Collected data
»»

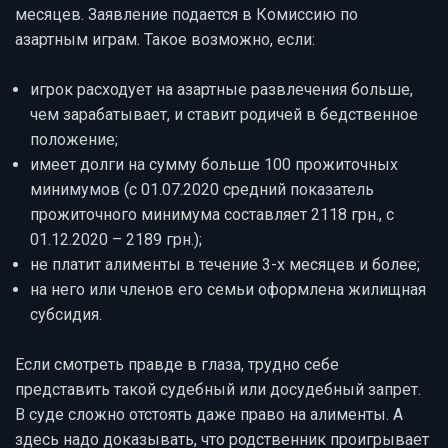
месяцев. Заявление подается в Комиссию по
азартным играм. Такое возможно, если:
игрок расходует на азартные развлечения больше,
чем зарабатывает, и ставит родичей в бедственное
положение;
имеет долги на сумму больше 100 прожиточных
минимумов (с 01.07.2020 средний показатель
прожиточного минимума составляет 2118 грн., с
01.12.2020 – 2189 грн.);
не платит алименты в течение 3-х месяцев и более;
на него или членов его семьи оформлена жилищная
субсидия.
Если смотреть правде в глаза, трудно себе
представить такой судебный или досудебный запрет.
В суде сложно отстоять даже право на алименты. А
здесь надо доказывать, что родственник проигрывает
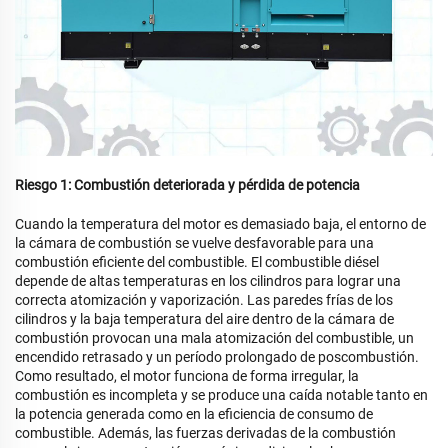
Riesgo 1: Combustión deteriorada y pérdida de potencia
Cuando la temperatura del motor es demasiado baja, el entorno de
la cámara de combustión se vuelve desfavorable para una
combustión eficiente del combustible. El combustible diésel
depende de altas temperaturas en los cilindros para lograr una
correcta atomización y vaporización. Las paredes frías de los
cilindros y la baja temperatura del aire dentro de la cámara de
combustión provocan una mala atomización del combustible, un
encendido retrasado y un período prolongado de poscombustión.
Como resultado, el motor funciona de forma irregular, la
combustión es incompleta y se produce una caída notable tanto en
la potencia generada como en la eficiencia de consumo de
combustible. Además, las fuerzas derivadas de la combustión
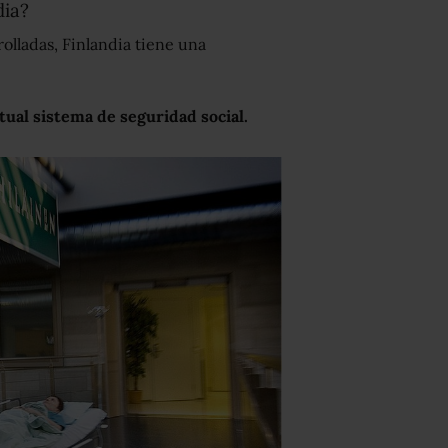
dia?
lladas, Finlandia tiene una
ctual sistema de seguridad social.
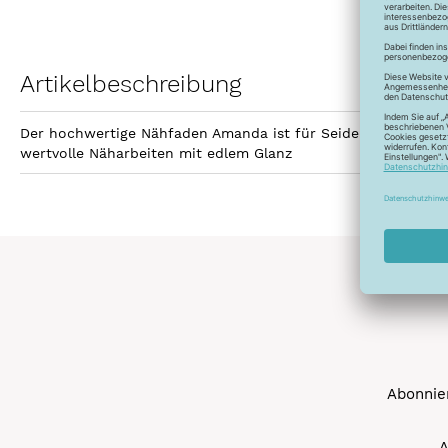
Artikelbeschreibung
Der hochwertige Nähfaden Amanda ist für Seidenstoffe, Schl
wertvolle Näharbeiten mit edlem Glanz
Abonnier
A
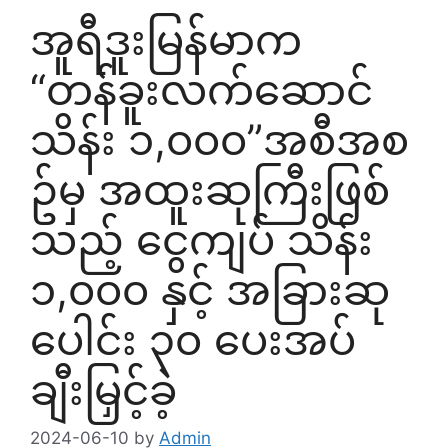
အူရီဒူးမြန်မာက
“တန်ခူးလက်ဆောင်
သိန်း ၁,၀၀၀”အစီအစ
ဥ်မှ အထူးဆုကြီးဖြစ်
သည့် ငွေကျပ် သိန်း
၁,၀၀၀ နှင့် အခြားဆု
ပေါင်း ၃၀ ပေးအပ်
ချီးမြှင့်ခဲ့
2024-06-10
by
Admin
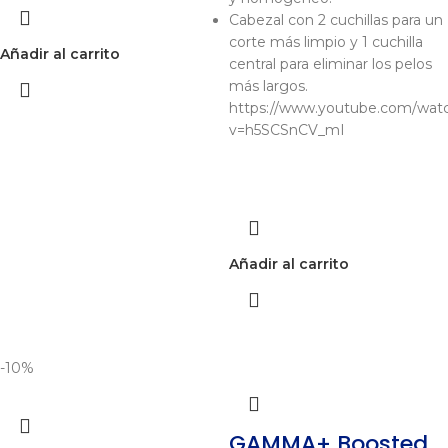
Cabezal con 2 cuchillas para un
corte más limpio y 1 cuchilla
Añadir al carrito
central para eliminar los pelos
más largos.
https://www.youtube.com/wat
v=h5SCSnCV_mI
Añadir al carrito
-10%
GAMMA+ Boosted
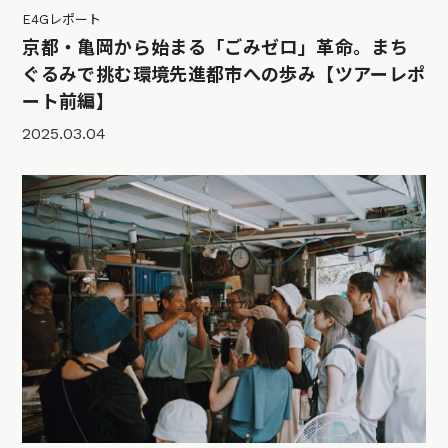
E4Gレポート
京都・亀岡から始まる「ごみゼロ」革命。まち
ぐるみで挑む環境先進都市への歩み【ツアーレポ
ート前編】
2025.03.04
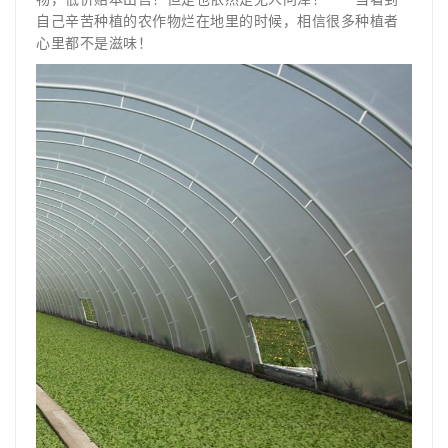
自己辛苦种植的农作物烂在地里的时候，相信很多种植者
心里都不是滋味！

««

_Exercise objective_
Give again, word for word, the line containing "၁,၀၀၀ နှင့် အခြားဆု" and every line after it to the end of the records; leave out the pictures.

_Problem solution_
၁,၀၀၀ နှင့် အခြားဆု
ပေါင်း ၃၀ ပေးအပ်
ချီးမြှင့်ခဲ့
2024-06-10
by
Admin
Cabezal con 2 cuchillas para un
corte más limpio y 1 cuchilla
Añadir al carrito
central para eliminar los pelos
más largos.
https://www.youtube.com/wat
v=h5SCSnCV_mI
Añadir al carrito
-10%
GAMMA+ Boosted
E4Gレポート
京都・亀岡から始まる「ごみゼロ」革命。まち
ぐるみで挑む環境先進都市への歩み【ツアーレポ
ート前編】
2025.03.04
自己辛苦种植的农作物烂在地里的时候，相信很多种植者
心里都不是滋味！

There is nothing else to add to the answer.